Income between $18,200 and $45,000 will be taxed at 16 percent, up from 19 percent. The 30 per cent tax rate will apply to income between $45,000 and $135,000, and then a 37 per cent rate, which was abolished in the original stage 3, will apply between $135,000 and $190,000. Above that figure, the 45 percent rate will apply.
The move has helped keep Labour’s primary vote stable at 33 per cent, but the Coalition has increased its position by 3 points to 38 per cent since December.
This increase in the vote in the primaries has raised the opposition’s bipartisan preferred vote from 47.2 percent to 48.8 percent, while the Government has fallen from 52.8 percent to 51.2 percent.
With those numbers, the Coalition, whose voter drive comes almost entirely from women, will be competitive in the next election, which will be held in May 2025.
However, the tax cuts starting July 1 will have been in people’s bank accounts for 10 months by then.
That extra money will likely be felt most acutely in the outer suburbs of Sydney and Melbourne, which the Liberal Party needs to win back to regain power.
In the last six months, the female vote in Labor primaries has fallen dramatically from 35 per cent to 30 per cent, while the Coalition’s has risen from 36 to 41 per cent.

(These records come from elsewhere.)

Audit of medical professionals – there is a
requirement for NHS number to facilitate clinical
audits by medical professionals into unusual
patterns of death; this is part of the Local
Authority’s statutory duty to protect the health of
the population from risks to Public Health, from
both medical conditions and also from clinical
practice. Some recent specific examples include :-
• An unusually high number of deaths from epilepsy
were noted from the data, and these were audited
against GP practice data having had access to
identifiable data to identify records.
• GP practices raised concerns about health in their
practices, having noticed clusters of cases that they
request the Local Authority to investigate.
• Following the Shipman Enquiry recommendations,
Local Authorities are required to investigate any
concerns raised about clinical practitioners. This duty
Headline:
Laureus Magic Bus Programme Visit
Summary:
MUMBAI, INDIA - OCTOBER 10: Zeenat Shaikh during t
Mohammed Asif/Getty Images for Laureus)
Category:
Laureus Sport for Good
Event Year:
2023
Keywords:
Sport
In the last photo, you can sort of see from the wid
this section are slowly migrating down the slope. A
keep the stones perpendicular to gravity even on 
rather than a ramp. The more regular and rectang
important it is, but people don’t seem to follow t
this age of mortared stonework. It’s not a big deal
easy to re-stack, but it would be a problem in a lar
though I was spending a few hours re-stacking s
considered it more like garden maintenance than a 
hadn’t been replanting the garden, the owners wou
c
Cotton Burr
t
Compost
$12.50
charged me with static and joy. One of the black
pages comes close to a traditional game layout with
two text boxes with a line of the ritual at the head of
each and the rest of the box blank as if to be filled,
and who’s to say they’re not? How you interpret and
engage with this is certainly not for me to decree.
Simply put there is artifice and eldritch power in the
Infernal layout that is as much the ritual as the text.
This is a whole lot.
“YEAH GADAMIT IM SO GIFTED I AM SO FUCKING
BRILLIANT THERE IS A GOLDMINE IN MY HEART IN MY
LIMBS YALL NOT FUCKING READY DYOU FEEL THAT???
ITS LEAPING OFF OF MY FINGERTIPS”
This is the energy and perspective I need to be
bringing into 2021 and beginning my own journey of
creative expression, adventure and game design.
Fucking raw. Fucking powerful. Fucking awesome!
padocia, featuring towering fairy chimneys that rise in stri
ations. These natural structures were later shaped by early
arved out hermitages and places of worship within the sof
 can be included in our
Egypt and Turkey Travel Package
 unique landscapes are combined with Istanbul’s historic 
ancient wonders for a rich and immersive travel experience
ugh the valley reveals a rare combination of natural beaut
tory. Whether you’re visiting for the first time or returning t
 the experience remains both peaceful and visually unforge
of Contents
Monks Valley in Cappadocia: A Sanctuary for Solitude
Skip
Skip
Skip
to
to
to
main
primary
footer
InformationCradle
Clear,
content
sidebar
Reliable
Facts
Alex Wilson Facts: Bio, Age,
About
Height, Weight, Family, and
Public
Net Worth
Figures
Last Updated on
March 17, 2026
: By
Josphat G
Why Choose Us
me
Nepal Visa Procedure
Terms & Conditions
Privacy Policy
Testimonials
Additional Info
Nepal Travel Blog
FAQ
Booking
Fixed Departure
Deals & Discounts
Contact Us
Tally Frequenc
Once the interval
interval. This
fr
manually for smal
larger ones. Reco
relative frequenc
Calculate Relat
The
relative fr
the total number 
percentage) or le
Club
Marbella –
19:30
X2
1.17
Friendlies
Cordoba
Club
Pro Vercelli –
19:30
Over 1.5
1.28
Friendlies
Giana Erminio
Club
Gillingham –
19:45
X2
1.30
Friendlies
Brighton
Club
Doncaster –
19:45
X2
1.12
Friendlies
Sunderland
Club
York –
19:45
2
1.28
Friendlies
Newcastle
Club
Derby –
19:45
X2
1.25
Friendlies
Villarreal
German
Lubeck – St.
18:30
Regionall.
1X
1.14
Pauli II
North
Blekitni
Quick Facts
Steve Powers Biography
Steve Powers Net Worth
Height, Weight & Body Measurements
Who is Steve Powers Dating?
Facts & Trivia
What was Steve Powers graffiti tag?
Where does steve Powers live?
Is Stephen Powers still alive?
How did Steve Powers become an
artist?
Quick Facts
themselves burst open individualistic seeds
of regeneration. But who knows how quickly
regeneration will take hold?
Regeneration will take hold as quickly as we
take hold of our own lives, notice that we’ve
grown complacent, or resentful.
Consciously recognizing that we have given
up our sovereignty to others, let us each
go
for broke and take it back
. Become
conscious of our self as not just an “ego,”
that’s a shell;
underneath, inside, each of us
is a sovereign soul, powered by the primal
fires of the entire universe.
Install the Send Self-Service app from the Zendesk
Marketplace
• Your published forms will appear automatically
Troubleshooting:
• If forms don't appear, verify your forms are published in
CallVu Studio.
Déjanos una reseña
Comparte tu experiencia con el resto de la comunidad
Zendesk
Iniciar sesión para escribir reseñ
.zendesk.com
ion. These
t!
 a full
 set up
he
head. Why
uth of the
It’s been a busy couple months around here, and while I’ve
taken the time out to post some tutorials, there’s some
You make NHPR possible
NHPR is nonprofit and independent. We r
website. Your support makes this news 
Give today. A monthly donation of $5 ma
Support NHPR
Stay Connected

In the photo, a woman enters a supermarket.
In an effort to counter the positive reaction Labor has had to the tax cut changes, the opposition has warned that Labor plans to change negative guidance on rental properties.
But voters are divided on the issue: 39 percent say it should be left as is and the same number say it should be phased out or eliminated immediately.
RedBridge’s Kosmos Samaras said that with 60 per cent of voters supporting or strongly supporting Labour’s tax changes, the broken promise has worked.
“The most important thing is that it has worked well in the suburbs and provincial cities, which will determine the outcome of the next federal election,” he said.
“This is an ominous sign for the Coalition as Labor has regained some narrative and political ground in critical electorates.”
The Stage Three tax cuts have also improved the Government’s credentials on which side of politics is best able to manage the economy: Labor now leads 32 per cent to 28 per cent on the measure.
RedBridge’s Tony Barry said the Coalition would be concerned if Labor now takes the lead on economic management, a factor where the Conservatives generally have an advantage.
He said Mr Albanese’s decision to take a tax risk had paid off.
“At the moment, it appears that Albanese’s decision to take a risk based on trust is paying off by showing low- and middle-income people that he is listening to their concerns and offering them a deal.”